I used to cycle through disbelief, shame, anger. Now I just show compassion and move on.

Choo’s tweets come on the heels of an incident in Charlottesville, Virginia, where a counter-protestor was killed after a violent white nationalist gathering. Her experiences are common in the medical community, Choo said in an interview.

“What I’m hearing from my colleagues is that this is a daily occurrence for many of them, at least experiences of prejudice. The patient who outright refuses care is less common, but I definitely heard from a lot of people this week that they have also had that exact same experience.”
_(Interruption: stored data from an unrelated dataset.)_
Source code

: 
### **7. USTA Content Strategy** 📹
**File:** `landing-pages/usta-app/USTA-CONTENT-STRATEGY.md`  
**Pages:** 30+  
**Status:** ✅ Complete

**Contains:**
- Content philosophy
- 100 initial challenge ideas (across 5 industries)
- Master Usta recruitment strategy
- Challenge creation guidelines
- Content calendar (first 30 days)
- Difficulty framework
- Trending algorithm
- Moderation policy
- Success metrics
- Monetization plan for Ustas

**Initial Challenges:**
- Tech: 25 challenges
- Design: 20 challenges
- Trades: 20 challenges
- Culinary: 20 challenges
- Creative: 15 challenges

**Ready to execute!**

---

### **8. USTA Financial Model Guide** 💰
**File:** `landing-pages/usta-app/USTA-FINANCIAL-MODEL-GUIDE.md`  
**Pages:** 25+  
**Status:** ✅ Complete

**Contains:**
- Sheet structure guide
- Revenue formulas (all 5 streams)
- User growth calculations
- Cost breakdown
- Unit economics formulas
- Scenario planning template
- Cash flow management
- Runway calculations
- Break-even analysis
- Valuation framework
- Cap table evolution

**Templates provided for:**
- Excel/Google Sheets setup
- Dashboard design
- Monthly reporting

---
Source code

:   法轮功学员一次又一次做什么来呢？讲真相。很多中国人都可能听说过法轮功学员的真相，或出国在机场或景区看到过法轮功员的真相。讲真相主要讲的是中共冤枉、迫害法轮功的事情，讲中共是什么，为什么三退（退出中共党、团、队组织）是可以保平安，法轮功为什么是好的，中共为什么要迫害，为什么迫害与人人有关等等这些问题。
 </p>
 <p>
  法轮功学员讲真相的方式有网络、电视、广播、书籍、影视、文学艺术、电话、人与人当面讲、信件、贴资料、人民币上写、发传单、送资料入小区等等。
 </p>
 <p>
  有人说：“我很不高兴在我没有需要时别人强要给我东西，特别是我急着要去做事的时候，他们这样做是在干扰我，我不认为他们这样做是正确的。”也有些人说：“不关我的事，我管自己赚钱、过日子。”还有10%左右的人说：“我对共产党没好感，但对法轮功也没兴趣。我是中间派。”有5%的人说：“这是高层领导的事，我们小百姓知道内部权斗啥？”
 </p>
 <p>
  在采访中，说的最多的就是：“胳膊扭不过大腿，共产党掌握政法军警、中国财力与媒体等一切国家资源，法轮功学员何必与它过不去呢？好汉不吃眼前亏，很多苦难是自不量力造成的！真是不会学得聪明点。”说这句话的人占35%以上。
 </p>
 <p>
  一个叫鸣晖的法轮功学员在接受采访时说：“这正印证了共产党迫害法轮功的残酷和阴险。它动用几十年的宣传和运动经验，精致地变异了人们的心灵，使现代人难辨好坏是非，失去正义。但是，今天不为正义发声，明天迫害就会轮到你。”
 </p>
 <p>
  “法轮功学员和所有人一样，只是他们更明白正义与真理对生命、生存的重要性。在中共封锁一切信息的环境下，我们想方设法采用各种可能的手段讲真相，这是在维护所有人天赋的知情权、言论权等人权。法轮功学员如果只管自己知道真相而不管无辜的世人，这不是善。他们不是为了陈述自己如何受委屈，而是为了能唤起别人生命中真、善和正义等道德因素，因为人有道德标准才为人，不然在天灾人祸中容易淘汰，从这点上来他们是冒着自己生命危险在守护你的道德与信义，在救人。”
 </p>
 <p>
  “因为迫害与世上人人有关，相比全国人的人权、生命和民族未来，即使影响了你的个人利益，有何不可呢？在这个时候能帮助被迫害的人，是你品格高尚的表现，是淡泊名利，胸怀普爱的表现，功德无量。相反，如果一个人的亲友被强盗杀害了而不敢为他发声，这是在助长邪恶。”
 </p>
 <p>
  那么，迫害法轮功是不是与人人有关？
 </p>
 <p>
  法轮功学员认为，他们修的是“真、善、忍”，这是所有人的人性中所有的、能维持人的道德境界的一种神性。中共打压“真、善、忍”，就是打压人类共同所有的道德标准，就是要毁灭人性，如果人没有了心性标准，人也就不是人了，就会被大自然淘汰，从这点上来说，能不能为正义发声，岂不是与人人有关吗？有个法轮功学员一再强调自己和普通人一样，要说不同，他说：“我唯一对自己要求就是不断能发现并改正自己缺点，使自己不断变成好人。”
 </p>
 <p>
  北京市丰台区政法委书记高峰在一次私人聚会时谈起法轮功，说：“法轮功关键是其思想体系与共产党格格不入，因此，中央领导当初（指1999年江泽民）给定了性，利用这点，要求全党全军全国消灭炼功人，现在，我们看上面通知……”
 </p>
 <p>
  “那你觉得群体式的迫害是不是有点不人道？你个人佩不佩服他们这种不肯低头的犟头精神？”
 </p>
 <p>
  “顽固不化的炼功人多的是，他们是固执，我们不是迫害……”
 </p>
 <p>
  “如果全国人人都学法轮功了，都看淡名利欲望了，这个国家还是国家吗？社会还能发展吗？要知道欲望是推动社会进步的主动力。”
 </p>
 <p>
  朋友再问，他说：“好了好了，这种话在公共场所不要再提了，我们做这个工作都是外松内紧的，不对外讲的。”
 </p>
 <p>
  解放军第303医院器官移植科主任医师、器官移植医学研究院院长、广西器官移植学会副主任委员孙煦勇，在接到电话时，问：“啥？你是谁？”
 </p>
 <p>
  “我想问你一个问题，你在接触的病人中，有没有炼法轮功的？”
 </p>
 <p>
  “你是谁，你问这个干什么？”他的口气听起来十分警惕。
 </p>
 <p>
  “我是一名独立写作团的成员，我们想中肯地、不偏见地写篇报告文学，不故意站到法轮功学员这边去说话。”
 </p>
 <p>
Choo described how this prejudice is so blatant and frequent that medical professionals have come to view it as “a routine part of our jobs.” She said, “Maybe it’s that they’re from another country or because of their religious beliefs or their sexual orientation or their gender. But I’m hearing it from a lot of physicians that this is not unusual.”

She is rarely able to get patients to change their minds, Choo stated. “Usually you cannot. I’ve found in my experience that you cannot talk people out of their ideology.”